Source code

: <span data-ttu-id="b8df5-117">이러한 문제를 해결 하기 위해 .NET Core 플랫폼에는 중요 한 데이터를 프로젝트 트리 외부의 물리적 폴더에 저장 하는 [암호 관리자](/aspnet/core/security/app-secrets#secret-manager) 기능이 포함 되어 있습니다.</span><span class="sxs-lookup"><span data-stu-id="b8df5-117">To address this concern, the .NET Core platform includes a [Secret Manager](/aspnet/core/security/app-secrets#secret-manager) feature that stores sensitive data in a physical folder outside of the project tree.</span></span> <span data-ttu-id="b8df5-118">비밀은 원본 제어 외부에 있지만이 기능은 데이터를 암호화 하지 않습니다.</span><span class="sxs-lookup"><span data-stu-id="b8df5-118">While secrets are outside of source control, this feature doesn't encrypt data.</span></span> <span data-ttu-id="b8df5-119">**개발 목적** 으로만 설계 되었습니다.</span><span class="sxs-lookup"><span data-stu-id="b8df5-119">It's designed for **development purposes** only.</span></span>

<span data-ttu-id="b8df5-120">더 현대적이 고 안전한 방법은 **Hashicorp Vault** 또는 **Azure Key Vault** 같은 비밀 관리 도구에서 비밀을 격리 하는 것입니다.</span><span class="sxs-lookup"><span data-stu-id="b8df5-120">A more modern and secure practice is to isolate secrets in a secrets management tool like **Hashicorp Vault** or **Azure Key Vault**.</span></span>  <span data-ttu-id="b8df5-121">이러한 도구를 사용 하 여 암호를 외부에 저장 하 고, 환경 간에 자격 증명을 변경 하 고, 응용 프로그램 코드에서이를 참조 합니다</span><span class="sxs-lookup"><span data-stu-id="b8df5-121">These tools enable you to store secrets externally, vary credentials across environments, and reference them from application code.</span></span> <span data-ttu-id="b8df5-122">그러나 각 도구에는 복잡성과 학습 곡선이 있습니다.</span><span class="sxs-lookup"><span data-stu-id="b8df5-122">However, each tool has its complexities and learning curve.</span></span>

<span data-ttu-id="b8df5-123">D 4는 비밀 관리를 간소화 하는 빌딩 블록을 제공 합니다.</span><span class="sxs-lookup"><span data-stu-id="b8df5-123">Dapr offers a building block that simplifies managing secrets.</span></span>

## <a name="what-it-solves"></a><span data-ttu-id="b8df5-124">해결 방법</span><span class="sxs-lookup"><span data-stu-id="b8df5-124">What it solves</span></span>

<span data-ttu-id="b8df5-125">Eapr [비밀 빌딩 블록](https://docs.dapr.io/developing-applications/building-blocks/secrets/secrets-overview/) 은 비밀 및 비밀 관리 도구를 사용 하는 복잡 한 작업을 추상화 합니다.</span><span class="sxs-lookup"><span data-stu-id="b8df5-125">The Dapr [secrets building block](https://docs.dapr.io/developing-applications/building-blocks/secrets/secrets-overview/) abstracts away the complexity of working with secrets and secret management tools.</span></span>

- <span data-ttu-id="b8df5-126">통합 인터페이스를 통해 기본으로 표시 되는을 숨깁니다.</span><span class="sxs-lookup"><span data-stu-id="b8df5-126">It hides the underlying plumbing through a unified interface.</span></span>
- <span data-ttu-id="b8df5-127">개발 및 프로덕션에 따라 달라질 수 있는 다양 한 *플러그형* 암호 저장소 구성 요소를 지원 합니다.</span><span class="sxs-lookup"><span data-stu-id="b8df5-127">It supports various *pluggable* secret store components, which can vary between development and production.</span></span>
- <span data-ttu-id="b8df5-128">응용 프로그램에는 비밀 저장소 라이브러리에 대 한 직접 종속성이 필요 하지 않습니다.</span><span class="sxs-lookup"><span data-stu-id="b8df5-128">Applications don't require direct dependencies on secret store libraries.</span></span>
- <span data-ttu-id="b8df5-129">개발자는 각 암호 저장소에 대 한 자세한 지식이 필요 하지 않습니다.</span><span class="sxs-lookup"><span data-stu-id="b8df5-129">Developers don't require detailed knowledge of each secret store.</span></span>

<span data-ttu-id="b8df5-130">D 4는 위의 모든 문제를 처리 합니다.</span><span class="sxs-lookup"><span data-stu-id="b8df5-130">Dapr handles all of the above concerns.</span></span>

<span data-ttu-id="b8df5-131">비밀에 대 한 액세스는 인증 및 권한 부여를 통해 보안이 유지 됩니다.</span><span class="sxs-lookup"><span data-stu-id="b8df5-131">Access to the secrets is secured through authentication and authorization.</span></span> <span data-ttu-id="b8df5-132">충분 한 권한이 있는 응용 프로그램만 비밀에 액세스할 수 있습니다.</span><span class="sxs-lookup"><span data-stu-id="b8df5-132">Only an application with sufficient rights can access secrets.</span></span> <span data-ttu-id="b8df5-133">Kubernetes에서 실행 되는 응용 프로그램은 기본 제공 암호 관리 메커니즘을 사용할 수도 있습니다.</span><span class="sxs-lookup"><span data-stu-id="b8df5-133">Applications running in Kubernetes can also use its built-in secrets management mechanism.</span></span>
----------------------------------------
=== Work task ===
Could you copy the listing above word for word?

=== Answer to this problem ===
Source code

: <span data-ttu-id="b8df5-117">이러한 문제를 해결 하기 위해 .NET Core 플랫폼에는 중요 한 데이터를 프로젝트 트리 외부의 물리적 폴더에 저장 하는 [암호 관리자](/aspnet/core/security/app-secrets#secret-manager) 기능이 포함 되어 있습니다.</span><span class="sxs-lookup"><span data-stu-id="b8df5-117">To address this concern, the .NET Core platform includes a [Secret Manager](/aspnet/core/security/app-secrets#secret-manager) feature that stores sensitive data in a physical folder outside of the project tree.</span></span> <span data-ttu-id="b8df5-118">비밀은 원본 제어 외부에 있지만이 기능은 데이터를 암호화 하지 않습니다.</span><span class="sxs-lookup"><span data-stu-id="b8df5-118">While secrets are outside of source control, this feature doesn't encrypt data.</span></span> <span data-ttu-id="b8df5-119">**개발 목적** 으로만 설계 되었습니다.</span><span class="sxs-lookup"><span data-stu-id="b8df5-119">It's designed for **development purposes** only.</span></span>

<span data-ttu-id="b8df5-120">더 현대적이 고 안전한 방법은 **Hashicorp Vault** 또는 **Azure Key Vault** 같은 비밀 관리 도구에서 비밀을 격리 하는 것입니다.</span><span class="sxs-lookup"><span data-stu-id="b8df5-120">A more modern and secure practice is to isolate secrets in a secrets management tool like **Hashicorp Vault** or **Azure Key Vault**.</span></span>  <span data-ttu-id="b8df5-121">이러한 도구를 사용 하 여 암호를 외부에 저장 하 고, 환경 간에 자격 증명을 변경 하 고, 응용 프로그램 코드에서이를 참조 합니다</span><span class="sxs-lookup"><span data-stu-id="b8df5-121">These tools enable you to store secrets externally, vary credentials across environments, and reference them from application code.</span></span> <span data-ttu-id="b8df5-122">그러나 각 도구에는 복잡성과 학습 곡선이 있습니다.</span><span class="sxs-lookup"><span data-stu-id="b8df5-122">However, each tool has its complexities and learning curve.</span></span>

<span data-ttu-id="b8df5-123">D 4는 비밀 관리를 간소화 하는 빌딩 블록을 제공 합니다.</span><span class="sxs-lookup"><span data-stu-id="b8df5-123">Dapr offers a building block that simplifies managing secrets.</span></span>

## <a name="what-it-solves"></a><span data-ttu-id="b8df5-124">해결 방법</span><span class="sxs-lookup"><span data-stu-id="b8df5-124">What it solves</span></span>

<span data-ttu-id="b8df5-125">Eapr [비밀 빌딩 블록](https://docs.dapr.io/developing-applications/building-blocks/secrets/secrets-overview/) 은 비밀 및 비밀 관리 도구를 사용 하는 복잡 한 작업을 추상화 합니다.</span><span class="sxs-lookup"><span data-stu-id="b8df5-125">The Dapr [secrets building block](https://docs.dapr.io/developing-applications/building-blocks/secrets/secrets-overview/) abstracts away the complexity of working with secrets and secret management tools.</span></span>

- <span data-ttu-id="b8df5-126">통합 인터페이스를 통해 기본으로 표시 되는을 숨깁니다.</span><span class="sxs-lookup"><span data-stu-id="b8df5-126">It hides the underlying plumbing through a unified interface.</span></span>
- <span data-ttu-id="b8df5-127">개발 및 프로덕션에 따라 달라질 수 있는 다양 한 *플러그형* 암호 저장소 구성 요소를 지원 합니다.</span><span class="sxs-lookup"><span data-stu-id="b8df5-127">It supports various *pluggable* secret store components, which can vary between development and production.</span></span>
- <span data-ttu-id="b8df5-128">응용 프로그램에는 비밀 저장소 라이브러리에 대 한 직접 종속성이 필요 하지 않습니다.</span><span class="sxs-lookup"><span data-stu-id="b8df5-128">Applications don't require direct dependencies on secret store libraries.</span></span>
- <span data-ttu-id="b8df5-129">개발자는 각 암호 저장소에 대 한 자세한 지식이 필요 하지 않습니다.</span><span class="sxs-lookup"><span data-stu-id="b8df5-129">Developers don't require detailed knowledge of each secret store.</span></span>

<span data-ttu-id="b8df5-130">D 4는 위의 모든 문제를 처리 합니다.</span><span class="sxs-lookup"><span data-stu-id="b8df5-130">Dapr handles all of the above concerns.</span></span>

<span data-ttu-id="b8df5-131">비밀에 대 한 액세스는 인증 및 권한 부여를 통해 보안이 유지 됩니다.</span><span class="sxs-lookup"><span data-stu-id="b8df5-131">Access to the secrets is secured through authentication and authorization.</span></span> <span data-ttu-id="b8df5-132">충분 한 권한이 있는 응용 프로그램만 비밀에 액세스할 수 있습니다.</span><span class="sxs-lookup"><span data-stu-id="b8df5-132">Only an application with sufficient rights can access secrets.</span></span> <span data-ttu-id="b8df5-133">Kubernetes에서 실행 되는 응용 프로그램은 기본 제공 암호 관리 메커니즘을 사용할 수도 있습니다.</span><span class="sxs-lookup"><span data-stu-id="b8df5-133">Applications running in Kubernetes can also use its built-in secrets management mechanism.</span></span>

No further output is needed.